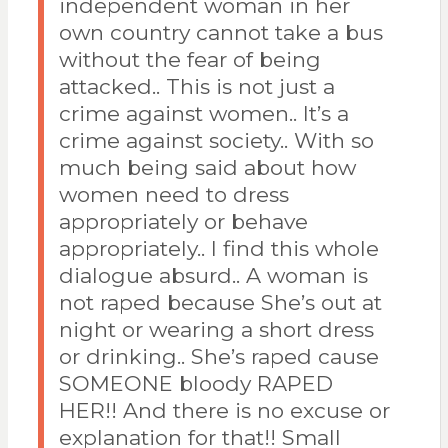
independent woman in her
own country cannot take a bus
without the fear of being
attacked.. This is not just a
crime against women.. It’s a
crime against society.. With so
much being said about how
women need to dress
appropriately or behave
appropriately.. I find this whole
dialogue absurd.. A woman is
not raped because She’s out at
night or wearing a short dress
or drinking.. She’s raped cause
SOMEONE bloody RAPED
HER!! And there is no excuse or
explanation for that!! Small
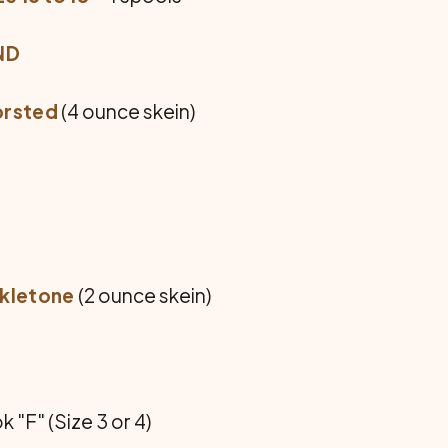
ND
orsted
(4 ounce skein)
rkletone
(2 ounce skein)
"F" (Size 3 or 4)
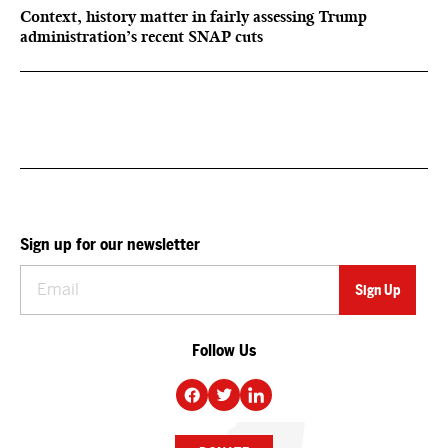
Context, history matter in fairly assessing Trump
administration’s recent SNAP cuts
Sign up for our newsletter
Follow Us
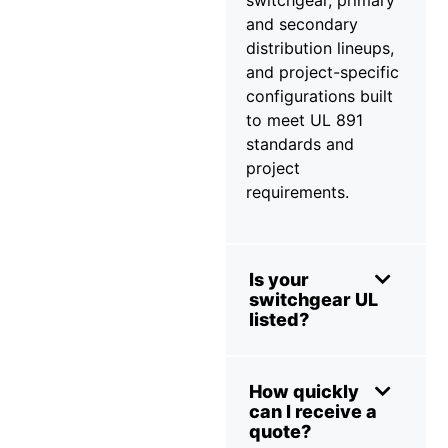
and secondary
distribution lineups,
and project-specific
configurations built
to meet UL 891
standards and
project
requirements.
Is your
switchgear UL
listed?
How quickly
can I receive a
quote?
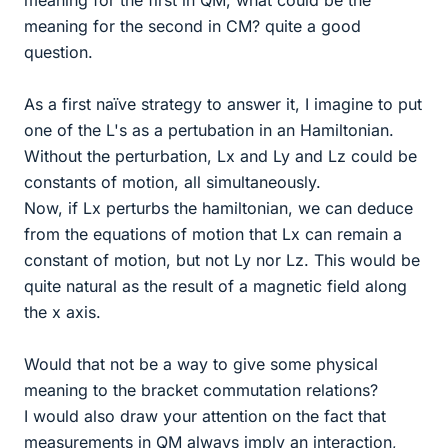
meaning for the first in QM, what could be the
meaning for the second in CM? quite a good
question.
As a first naïve strategy to answer it, I imagine to put
one of the L's as a pertubation in an Hamiltonian.
Without the perturbation, Lx and Ly and Lz could be
constants of motion, all simultaneously.
Now, if Lx perturbs the hamiltonian, we can deduce
from the equations of motion that Lx can remain a
constant of motion, but not Ly nor Lz. This would be
quite natural as the result of a magnetic field along
the x axis.
Would that not be a way to give some physical
meaning to the bracket commutation relations?
I would also draw your attention on the fact that
measurements in QM always imply an interaction,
____
▶ What this task involves:
Precisely the lines between those holding "one of the L's" and "Would that not be a way to give some physical", inclusive, are to be reproduced from the listing above, with nothing added.

▶ Output of the task:
one of the L's as a pertubation in an Hamiltonian.
Without the perturbation, Lx and Ly and Lz could be
constants of motion, all simultaneously.
Now, if Lx perturbs the hamiltonian, we can deduce
from the equations of motion that Lx can remain a
constant of motion, but not Ly nor Lz. This would be
quite natural as the result of a magnetic field along
the x axis.
Would that not be a way to give some physical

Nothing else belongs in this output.